What can I say that I haven't already said about people who graduate with degrees that he didn't say better.
A degree doesn't mean you know everything, just that you studied all of one particular subject in a school, doesn't mean you understood it, or that all of it was right or wrong.

give me a mechanic in a shop down some dirt road with no ASE certs who has taught himself from day one about everything there is to know about anything related to a car and its working components and mechanical parts and workings, like Smokey Yunick.

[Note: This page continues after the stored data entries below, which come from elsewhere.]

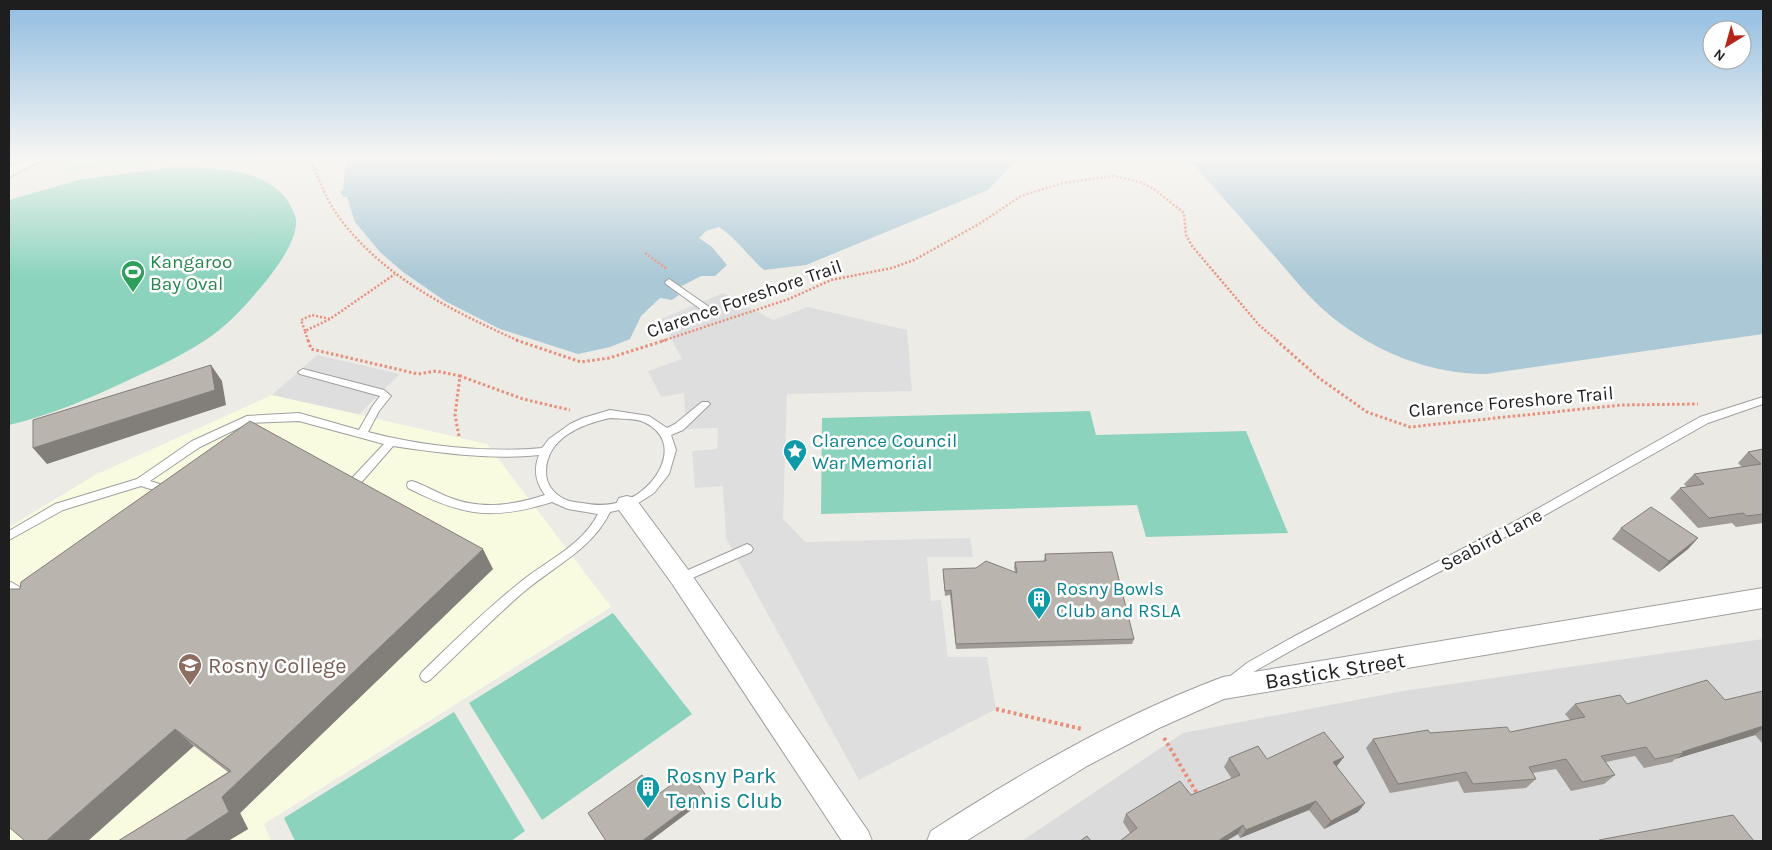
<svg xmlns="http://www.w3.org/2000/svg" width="1772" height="850" font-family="Karla,sans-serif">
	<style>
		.residential { fill: #dcdbdb }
		.education { fill: #f9fbe0 }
		.park { fill: #c7f2ce }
		.pitch { fill: #8cd3be }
		.parking { fill: #dedede }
		.water { fill: #aac8d6 }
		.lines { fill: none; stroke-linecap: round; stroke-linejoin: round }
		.lane-casing { stroke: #9f9f9f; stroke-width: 2 }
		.street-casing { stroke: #9f9f9f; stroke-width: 2 }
		.path-far2 { stroke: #e88f7b; stroke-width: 2.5; stroke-dasharray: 2 2; stroke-linecap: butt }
		.path-far1 { stroke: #e88f7b; stroke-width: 3; stroke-dasharray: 2.5 2.5; stroke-linecap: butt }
		.path { stroke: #e88f7b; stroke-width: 4; stroke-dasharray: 3 3; stroke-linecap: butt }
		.lane { fill: #fff; fill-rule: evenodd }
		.street { fill: #fff; fill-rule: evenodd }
		.wall { fill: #a09b96 }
		.shaded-wall { fill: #827e7a }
		.building { fill: #bab4ae; stroke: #827e7a }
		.labels { text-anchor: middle; stroke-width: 5; stroke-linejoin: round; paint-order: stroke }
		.leisure-label { font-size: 19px; fill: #27864d; stroke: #fff; text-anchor: start }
		.street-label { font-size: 19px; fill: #1e1e1e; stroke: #fff }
		.culture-label { font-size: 19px; fill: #0d838f; stroke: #fff; text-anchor: start }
		.near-education-label { font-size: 22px; fill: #785e54; stroke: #fff; text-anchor: start }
		.near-street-label { font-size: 22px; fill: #1e1e1e; stroke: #fff }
		.near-culture-label { font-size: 22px; fill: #0d838f; stroke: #fff; text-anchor: start }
	</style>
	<rect width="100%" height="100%" fill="#edebe5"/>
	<path class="residential" d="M1763,639V841H1022L1183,733L1403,691Z"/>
	<path class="education" d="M272,395L487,444L611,607L264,824L271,841H9V527L95,475Z"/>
	<path class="park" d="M85,158H191L62,171Z"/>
	<path class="pitch" d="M164,168C202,167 271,165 291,207C294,212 297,219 296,225C293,246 279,264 266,281C247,304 229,325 204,341C181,356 157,367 133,378C93,397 52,415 9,425V200L79,180Z
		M1090,411L1096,435L1246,431L1288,533L1146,537L1137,505L821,514L822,418Z
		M613,613L692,714L542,820L469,703Z
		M454,712L525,831L511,841H295L284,818Z"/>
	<path class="parking" d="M723,293L773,320L808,307L907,330L912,391L787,394L783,519L805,542L970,538L973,557H927L931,601L941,600L948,657H987L996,709L859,780L726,538L723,486L695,488L692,451L717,449L718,428L686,429L684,393L661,397L648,371L682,359L661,319Z
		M317,355L400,374L359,414L272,395Z"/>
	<path class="water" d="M346,158H1019L988,190L806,265L764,270C748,256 737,239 719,227L706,231L699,238L712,247L727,265L715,276H701L674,290L679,295L672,300L660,298L641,316L630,339L610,347L578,354L500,329L445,301L403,272L380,252L355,222L347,197H344L340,192L343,190Z
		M1181,158H1763V334L1486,374C1429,374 1376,352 1332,317C1308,298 1289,272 1269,250C1245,222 1220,195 1196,167Z"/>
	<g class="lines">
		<g class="lane-casing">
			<path id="lane" d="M669,279L712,309L713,311L712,313H706L666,284L665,282Z
				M303,369L384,390L391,396L379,411L368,432C420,446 488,453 542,448L549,439L570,424L583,418L610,410L649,416L667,428L675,424L702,402H708L710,404L683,430L671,435L676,450L669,474L654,493L632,507L610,512C592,549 556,565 526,590C493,618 462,650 430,680L426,682L422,680L420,676L422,672C453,642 484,611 518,584C544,562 582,546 598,514L568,509L552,502C492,521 463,516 408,488L407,485L408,482L412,481C425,485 437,493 451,498C482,510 514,505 545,495C536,483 533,470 539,455C491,460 441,453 393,446L360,484H352L351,481L352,478L384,444L299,421L249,423L200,447L150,481L173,488L174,491L173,494L169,495L141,486L63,510L9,540V531L55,504L137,479L192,441L247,416L299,413L359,430L372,407L380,396L300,374L298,372ZM610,418C620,419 635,418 644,422C686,442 656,490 624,501C609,506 597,506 582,503C576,502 570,502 564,499C553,493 546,484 546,472C546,438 582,424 610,418Z
				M1763,397V404L1708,423L1522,528L1301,645L1255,671L1232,688L1228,686L1226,682L1228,678L1247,663L1293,637L1514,522L1700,417Z
				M747,544L751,546L753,549L751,552L681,583L677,581L675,578L677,575Z
				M11,582L28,592L30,595L28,598L24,600L11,593L9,594V583Z"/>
		</g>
		<g class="street-casing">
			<path id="street" d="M27,158H46L9,177V167Z
				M627,496L635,498L689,571L868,831L872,841H842L673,585L619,510L616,504L619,498Z
				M1763,588V608L1224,699L1159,728L1087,766L966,841H927L931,831C1024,771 1119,716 1223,677Z"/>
		</g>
		<path class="path-far2" d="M309,158C318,176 325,197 336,213C380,276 450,310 519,341
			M645,253L667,269
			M305,331L301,320L312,315L330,319
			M308,341L305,331L330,319L395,274
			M662,341L789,299L831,280L892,268L914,260L979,224L1021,196L1063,183L1113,176L1140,182L1154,189L1184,213L1186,235L1192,246L1259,325L1278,341"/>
		<path class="path-far1" d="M308,340L311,349L418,374L436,371L460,376
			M516,340L581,362L609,358L666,340
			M1276,340L1319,378L1367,412L1410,427L1621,405L1698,404
			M459,436L455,415L460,376L523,399L570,410"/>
		<path class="path" d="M996,709L1082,729
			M1164,738L1198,795"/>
		<use href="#lane" class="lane"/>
		<use href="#street" class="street"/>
	</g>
	<path class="wall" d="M1763,449V523L1736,527L1732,523L1698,528L1670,498L1680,488L1687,487L1684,484L1694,474L1742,467L1738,463L1748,452Z
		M1621,528L1698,538L1688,549L1659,572L1612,539Z
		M1045,554L1134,639L1132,644L956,649L950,595L945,596L943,574V569L1015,572L1014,567L1015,562L1044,561Z
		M493,569L240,813L248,829L228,841H118L228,772L194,746L9,590Z
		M1763,691V744L1755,735L1675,759L1672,762L1644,768L1635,756L1606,762L1615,775L1604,784L1571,791L1556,769L1533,773L1536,779L1526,788L1464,793L1458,781L1390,793L1366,748L1373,739L1430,733L1510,732L1570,720L1565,714L1575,704H1627L1725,700Z
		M1229,758L1267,759L1337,766L1336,767L1365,803L1358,812L1324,829L1309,810L1240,838L1238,834L1226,841H1120L1130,833L1123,822L1126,814L1191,795L1232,779L1224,767Z"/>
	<path class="shaded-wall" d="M211,365L222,381L226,405L47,464L33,448Z
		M1698,538L1688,549L1659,572L1669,561Z
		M483,549L493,569L240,813L248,829L228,841H184L222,797Z
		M1763,726V728L1755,735L1675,759L1684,753L1682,752Z
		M175,729L194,746L88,841H46Z
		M1344,757L1337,766L1326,771L1333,762Z
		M705,794L706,799L650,841H642Z
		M1316,801L1309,810L1240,838L1246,830Z
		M1365,803L1358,812L1324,829L1331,821Z
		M1243,825L1238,834L1226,841H1218Z"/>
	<path class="building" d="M211,365L215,390L33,448V420Z
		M250,421L483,549L222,797L229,812L184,841H118L231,771L175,729L46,841H25L9,827V590L11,589H20L21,582Z
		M1763,449V514L1747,516L1743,513L1709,518L1680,488L1704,484L1694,474L1761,464L1748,452Z
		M1651,507L1698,538L1669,561L1621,528Z
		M1112,552L1134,639L956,644L951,590L945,591L943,569L976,568L986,561L1017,573L1015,562L1046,561L1045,554Z
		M1707,680L1725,700L1763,691V726L1682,752L1684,753L1655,759L1646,747L1601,756L1615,775L1582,782L1566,759L1529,767L1536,779L1473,784L1466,772L1398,784L1373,739L1428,730L1430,733L1507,727L1510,732L1585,717L1575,704L1620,695L1627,704Z
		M1324,732L1344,757L1333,762L1365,803L1331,821L1316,801L1246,830L1243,825L1218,841H1120L1137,828L1126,814L1180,781L1191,795L1240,775L1229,758L1258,746L1267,759Z
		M689,772L705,794L642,841H606L588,813L642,775L656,796Z
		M1733,815L1754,841H1600L1599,840Z
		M1087,836L1091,841H1080Z"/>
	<linearGradient id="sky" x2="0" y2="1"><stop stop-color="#8fbce1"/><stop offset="0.57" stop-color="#f7f6f3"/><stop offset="1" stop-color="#f7f6f3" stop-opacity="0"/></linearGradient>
	<rect width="1772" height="277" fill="url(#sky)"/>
	<defs>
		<g id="stadium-pin" transform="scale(1.25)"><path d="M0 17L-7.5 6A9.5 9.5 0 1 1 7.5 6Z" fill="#2e9e5b" stroke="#fff"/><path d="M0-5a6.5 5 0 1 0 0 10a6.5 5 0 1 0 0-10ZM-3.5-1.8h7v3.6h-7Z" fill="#fff"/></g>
		<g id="sight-pin" transform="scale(1.25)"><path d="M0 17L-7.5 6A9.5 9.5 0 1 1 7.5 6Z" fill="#0f9aa8" stroke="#fff"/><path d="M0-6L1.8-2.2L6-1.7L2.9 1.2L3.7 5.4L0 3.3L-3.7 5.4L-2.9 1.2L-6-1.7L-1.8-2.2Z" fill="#fff"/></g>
		<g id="building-pin" transform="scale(1.25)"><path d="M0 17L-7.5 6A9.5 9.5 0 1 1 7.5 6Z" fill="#0f9aa8" stroke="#fff"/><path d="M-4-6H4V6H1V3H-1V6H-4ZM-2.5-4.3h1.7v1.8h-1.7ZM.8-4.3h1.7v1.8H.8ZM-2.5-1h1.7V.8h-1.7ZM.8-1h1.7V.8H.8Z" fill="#fff"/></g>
		<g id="university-pin" transform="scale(1.25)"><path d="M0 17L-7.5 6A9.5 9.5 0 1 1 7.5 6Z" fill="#8d6e63" stroke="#fff"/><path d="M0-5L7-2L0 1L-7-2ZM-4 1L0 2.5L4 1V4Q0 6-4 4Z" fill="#fff"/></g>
	</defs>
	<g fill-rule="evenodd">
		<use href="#stadium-pin" x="133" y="272"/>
		<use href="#sight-pin" x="795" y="451"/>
		<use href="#building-pin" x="1039" y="599"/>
		<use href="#university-pin" x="190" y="665"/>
		<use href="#building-pin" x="648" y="788"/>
	</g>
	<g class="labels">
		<g class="leisure-label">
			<text x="150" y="268">Kangaroo<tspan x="150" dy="22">Bay Oval</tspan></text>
		</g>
		<g class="street-label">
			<text transform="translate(744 298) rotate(-19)" y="7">Clarence Foreshore Trail</text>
			<text transform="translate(1511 401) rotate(-5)" y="7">Clarence Foreshore Trail</text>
			<text transform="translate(1491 539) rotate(-28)" y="7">Seabird Lane</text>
		</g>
		<g class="culture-label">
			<text x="812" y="447">Clarence Council<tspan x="812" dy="22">War Memorial</tspan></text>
			<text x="1056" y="595">Rosny Bowls<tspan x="1056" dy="22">Club and RSLA</tspan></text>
		</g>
		<g class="near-education-label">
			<text x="208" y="673">Rosny College</text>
		</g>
		<g class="near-street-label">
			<text transform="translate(1335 670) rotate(-9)" y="8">Bastick Street</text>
		</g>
		<g class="near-culture-label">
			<text x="666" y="783">Rosny Park<tspan x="666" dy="25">Tennis Club</tspan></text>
		</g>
	</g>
	<rect width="1772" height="850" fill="none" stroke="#1e1e1e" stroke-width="20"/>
	<g transform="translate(1727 45) rotate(217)"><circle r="24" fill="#ffffff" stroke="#a5a5a5"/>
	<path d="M0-4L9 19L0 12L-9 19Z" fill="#b32619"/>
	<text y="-8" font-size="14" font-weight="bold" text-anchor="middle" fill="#1e1e1e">N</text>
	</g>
</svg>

http://en.wikipedia.org/wiki/Smokey_Yunick

School ain't everything or the end all do all to learning,

"If you don't learn something new every day you may as well just lay down and die."
Quote from me.

Those are the people to look up to, people like that who learned it the hard way, trial and error.

http://www.cracked.com/arti...s-changed-world.html

http://people.howstuffworks...of-school.htm#page=1

http://learnfinancialplanni...didnt-go-to-college/

And an even bigger list.

http://collegedropoutshalloffame.com/

Steve


The world runs on self-education. Every company runs on self-education. Every degree has value and anyone with a chance to get one should do it. There is ZERO downside ... but after you are done you have to learn how a particular company wants something done. Maybe you can lean on the degree, maybe not , but in the end it's all self-education. You learn what is needed. Some people have difficulties with this and they are the ones that fail, get frustrated or just settle for good enough.

It sounds like this guy embraced self-education and made it work.